Filling in to make up for the dearth of workers is familiar to Meredith Johnson, owner of the Ice Cream Fore-U stand along Route 12A in West Lebanon.

Johnson said via email that they’ve been able to keep open for their regular 11 a.m. to 9 p.m. daily hours, although they made adjustments for the availability of students, who typically make up a good number of their employees. That included pushing back opening from March to May 1.

But Johnson said the only way Ice Cream Fore-U has been able to keep its “normal hours” is that she and her sister “are literally working 100- and 90-hour workweeks.”

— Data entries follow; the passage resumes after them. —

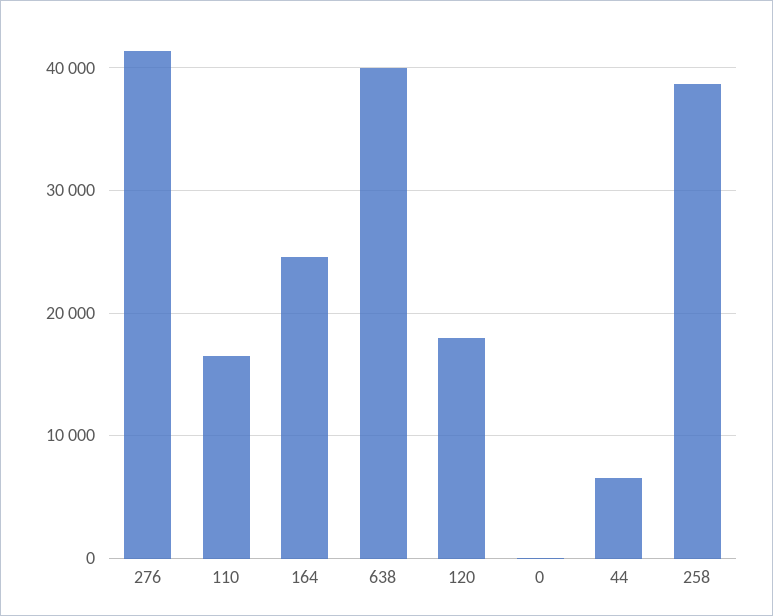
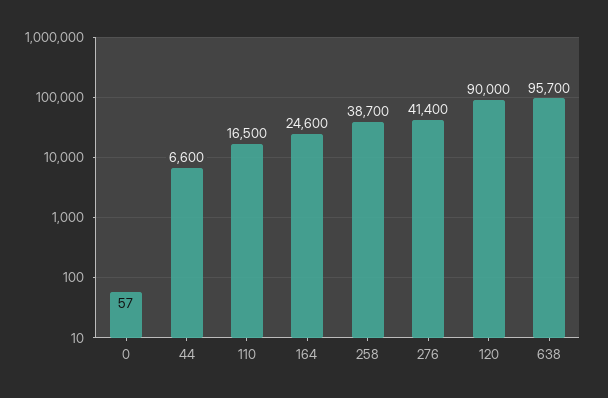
  {
    "276": 41400,
    "110": 16500,
    "164": 24600,
-   "638": 40000,
+   "638": 95700,
-   "120": 18000,
+   "120": 90000,
    "0": 57,
    "44": 6600,
    "258": 38700
  }

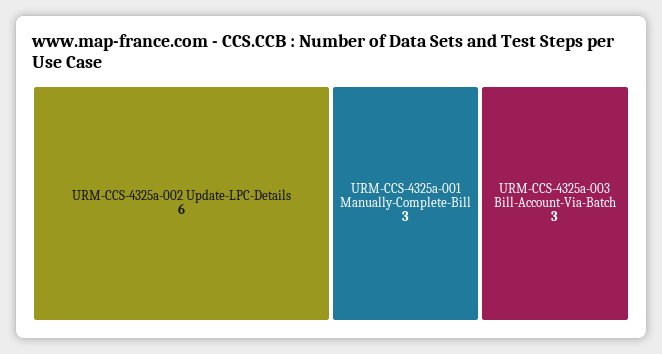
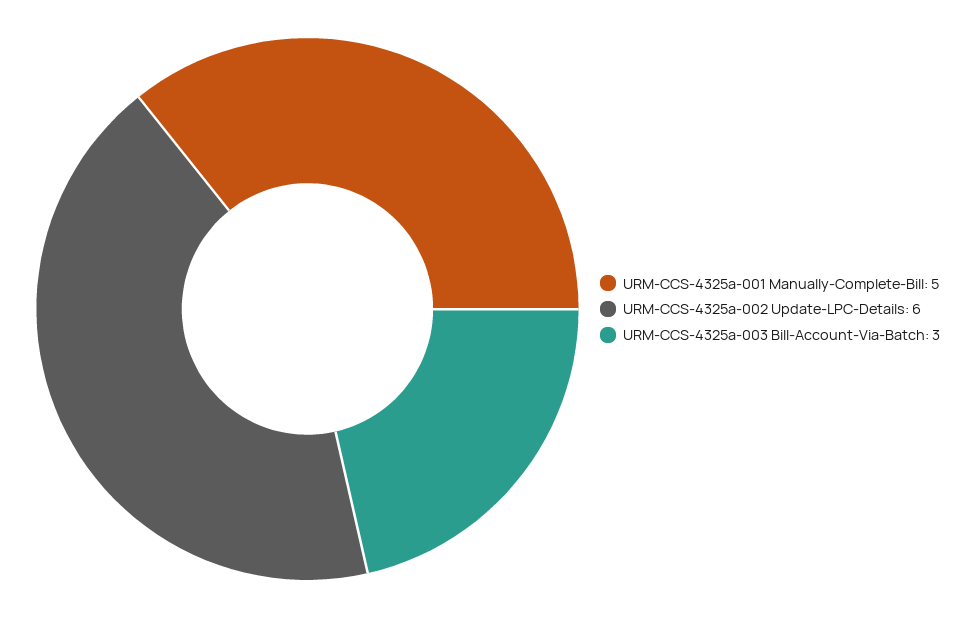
  {
    "URM-CCS-4325a-002 Update-LPC-Details": 6,
-   "URM-CCS-4325a-001 Manually-Complete-Bill": 3,
+   "URM-CCS-4325a-001 Manually-Complete-Bill": 5,
    "URM-CCS-4325a-003 Bill-Account-Via-Batch": 3
  }

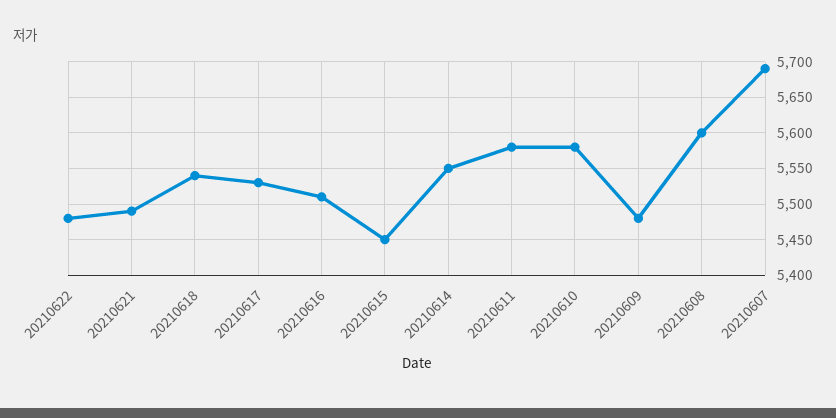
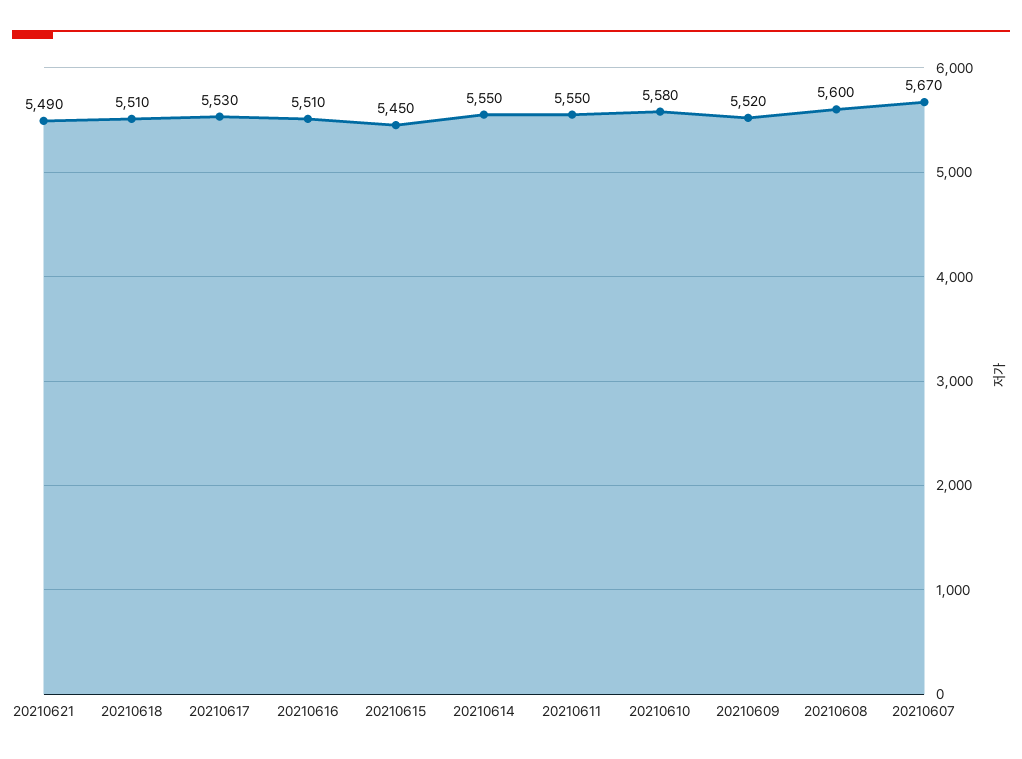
  {
-   "20210622": 5480,
    "20210621": 5490,
-   "20210618": 5540,
+   "20210618": 5510,
    "20210617": 5530,
    "20210616": 5510,
    "20210615": 5450,
    "20210614": 5550,
-   "20210611": 5580,
+   "20210611": 5550,
    "20210610": 5580,
-   "20210609": 5480,
+   "20210609": 5520,
    "20210608": 5600,
-   "20210607": 5690
+   "20210607": 5670
  }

“We typically have a stack of applications to choose from with applicants that have the availability we need, but that is not the case this season,” Johnson said. She added that the stand is usually open well into October, but she doesn’t know what will happen when the majority of her staff head back to the classroom in September.

‘No one has an answer’

Business owners aren’t the only ones grasping for solutions to the disconnect between available jobs and available workers. Last week, New Hampshire Gov. Chris Sununu notified the U.S. Department of Labor that the Granite State would no longer participate in the federal $300-a-week supplemental unemployment program but instead direct those funds into one-time stipends of $500 or $1,000 for people once they’ve returned to the workforce for at least eight weeks.

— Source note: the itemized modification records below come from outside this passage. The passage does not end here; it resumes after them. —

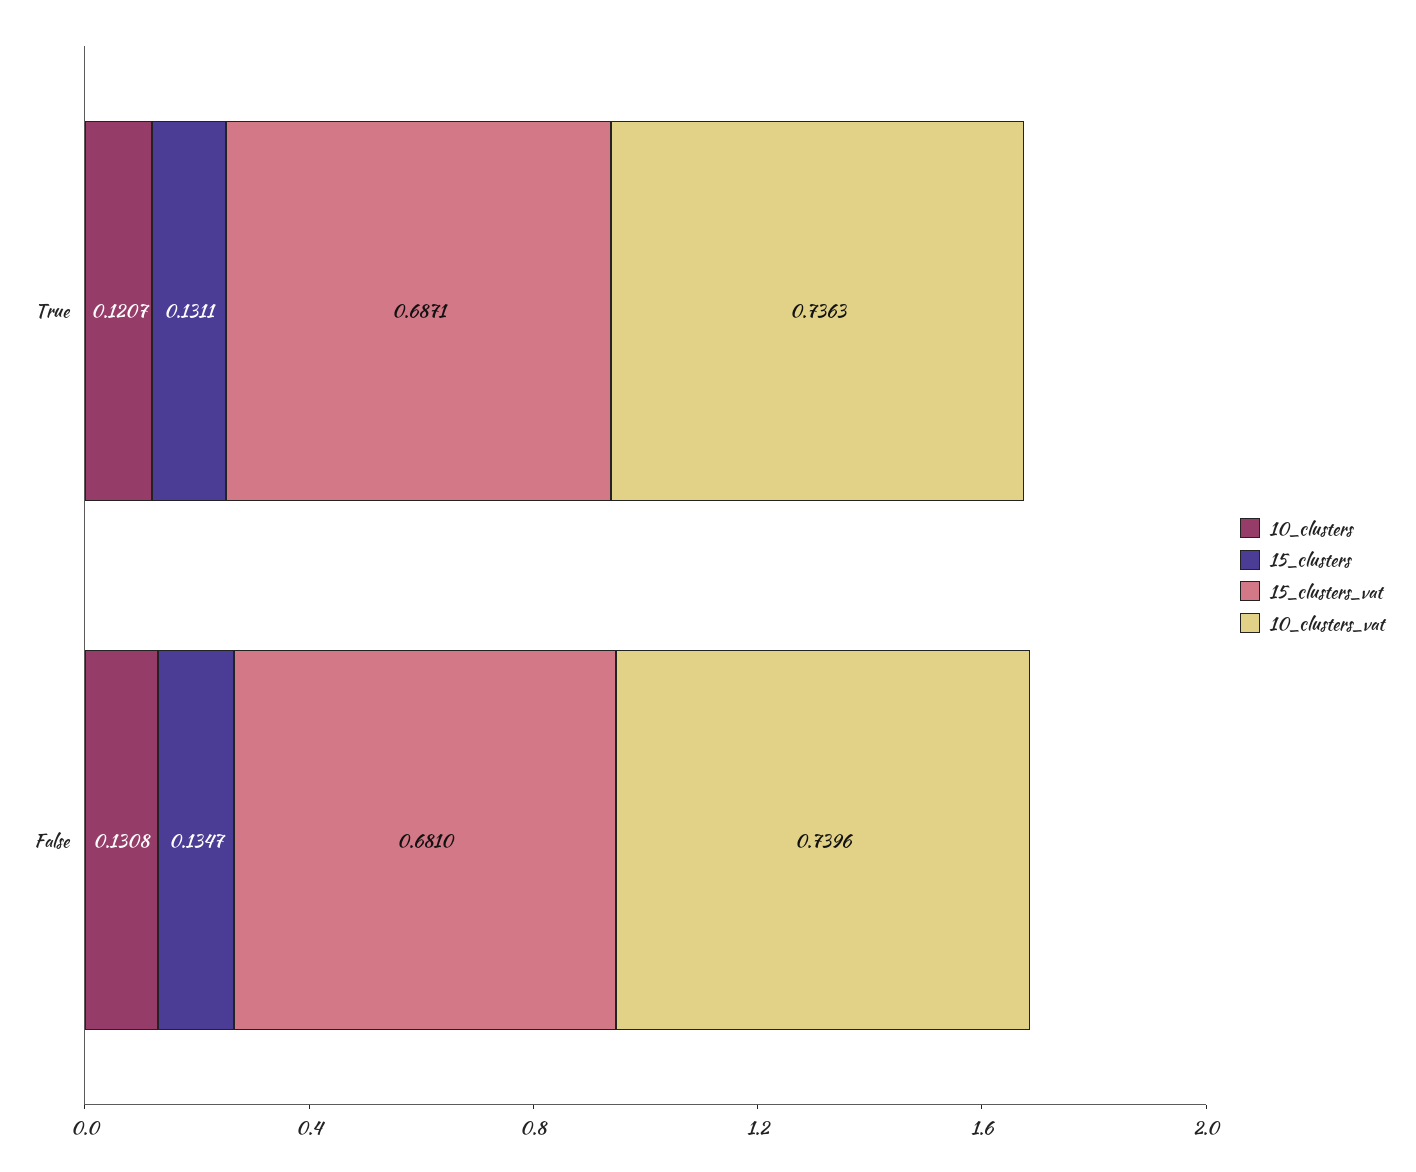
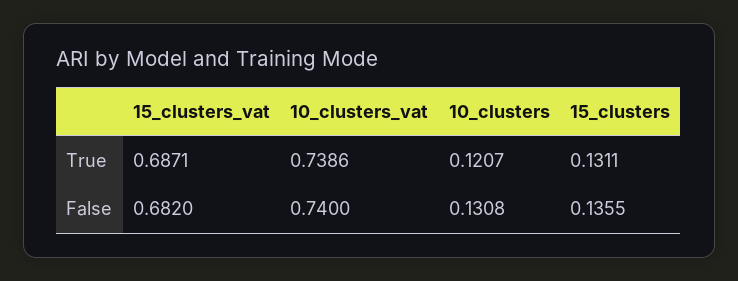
  {
    "10_clusters": {
      "True": 0.1207,
      "False": 0.1308
    },
    "15_clusters": {
      "True": 0.1311,
-     "False": 0.1347
+     "False": 0.1355
    },
    "15_clusters_vat": {
      "True": 0.6871,
-     "False": 0.681
+     "False": 0.682
    },
    "10_clusters_vat": {
-     "True": 0.7363,
+     "True": 0.7386,
-     "False": 0.7396
+     "False": 0.74
    }
  }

Whether a stipend or the end of weekly supplemental payments actually will drive low-wage earners back into the fold remains to be seen. Studies during the pandemic have found scant evidence that increased unemployment payments have disincentivized workers from seeking jobs — many analysts say it’s the quality and wages of the jobs on offer, or larger questions brought on by the pandemic about what people value in an employer.

Tenney Brook Market’s Dukeshire isn’t sanguine that job applications will return to pre-pandemic levels once the extra payments end. Rather, he sees larger structural and policy issues at play that are affecting the economy and the available labor pool.

“Where are we going to get employees from? It’s that simple,” Dukeshire said. “And no one has an answer.”